The U.S. Department of Agriculture has awarded a five-year, $10 million grant to North Carolina State University and USDA-Agricultural Research Service to lead a nationwide research effort to improve the sustainability of agriculture, while tackling the grand global challenge of how to feed the world’s growing population, through the use of cover crops.
“With this grant, we will build off of our existing network of researchers to conduct coordinated experiments exploring all of the ways cover crops can improve the soil and profitability of cash crops and then turn that new knowledge into decision-support tools, or apps, for farmers,” said Chris Reberg-Horton, a professor in Crop and Soil Science and co-leader of the research team. “Ultimately, we want to increase food production, reduce the environmental impacts of agriculture and help farmers adapt to the changing climate.”
The grant from the Agriculture and Food Research Initiative’s new Sustainable Agricultural Systems program will explore how cover crops grown on farms and research stations in 23 states impact insects, weeds, water use, soil nutrient levels and ultimately the yield of major cash crops such as corn, cotton and soybeans. The project is co-led by Steven Mirsky, an agro-ecologist with USDA-Agricultural Research Service.
Cover crops are plants grown to protect soil from erosion while also improving soil nutrient levels use and reducing pests. Cover crops commonly grown in the off-season include rye, clover, winter peas and radishes.
The existing and extensive research network, called Precision Sustainable Agriculture, will expand in order to collect more types of data from more locations, with different soil types and diverse climates, said Reberg-Horton, who is also an assistant director of the Center for Environmental Farming Systems.
The interdisciplinary team that includes crop experts, computer modelers and social scientists from 36 institutions, will research questions ranging from how cover crops impact herbicide resistance to how the lushness of the cover crop in different parts of the field impacts soil nitrogen levels.

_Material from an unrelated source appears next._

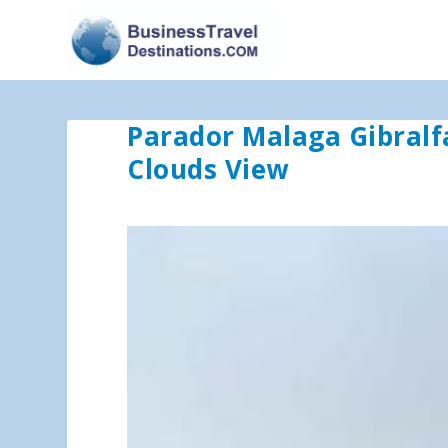
Parador Malaga Gibralf
Clouds View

The team will use cutting-edge technology, such as autonomous data collection, cloud-based data platforms and machine learning to expedite their discovery process. For example, Edgar Lobaton, an associate professor in NC State’s Department of Electrical and Computer Engineering, will use his expertise in machine learning and signal processing to analyze the data collected and develop algorithms to predict the drought tolerance and resilience of crops. Other CALS faculty, including Ramon Leon and Alex Woodley, will study how cover crops incorporate nitrogen into the soil and impact weed levels.
In addition to advancing scientific understanding of the complex factors surrounding the benefits of cover crops, the team will extend that knowledge into apps to aid farmers in their decision-making processes, Reberg-Horton said. Cover crops aren’t a one-size-fits-all solution, he added. Depending on the local soil type, climate and predominant pests, the app might recommend different cover crops and different management options.
The team will also develop courses for extension outreach and classroom education to further the spread of the knowledge they discover.
The goal of the grant is to increase the adoption of cover crops and transform agriculture into a more adaptable and sustainable system. In an earlier study, the team found that cover crops increased resiliency in an unexpected manner. In addition to reducing run off — which increases the amount of moisture retained by the fields and decreases the amount of nutrients that end up in rivers downstream — cover crops, particularly the root balls, made it possible for farmers to plant earlier during unusually wet springs, he said. Conversely by reducing run off, cover crops can also increase the drought tolerance of cash crops in many cases.
Reberg-Horton also hopes to establish a vast research network that will live on long past the five-year grant and help to shape a culture of large collaborations in agricultural research.
“Today individual farmers are making management decisions such as whether to grow cover crops, what types to plant and when to kill them,” Reberg-Horton said. “By collecting data across our vast network about what decisions they make and how that impacts cash crop yields, we can learn faster together.”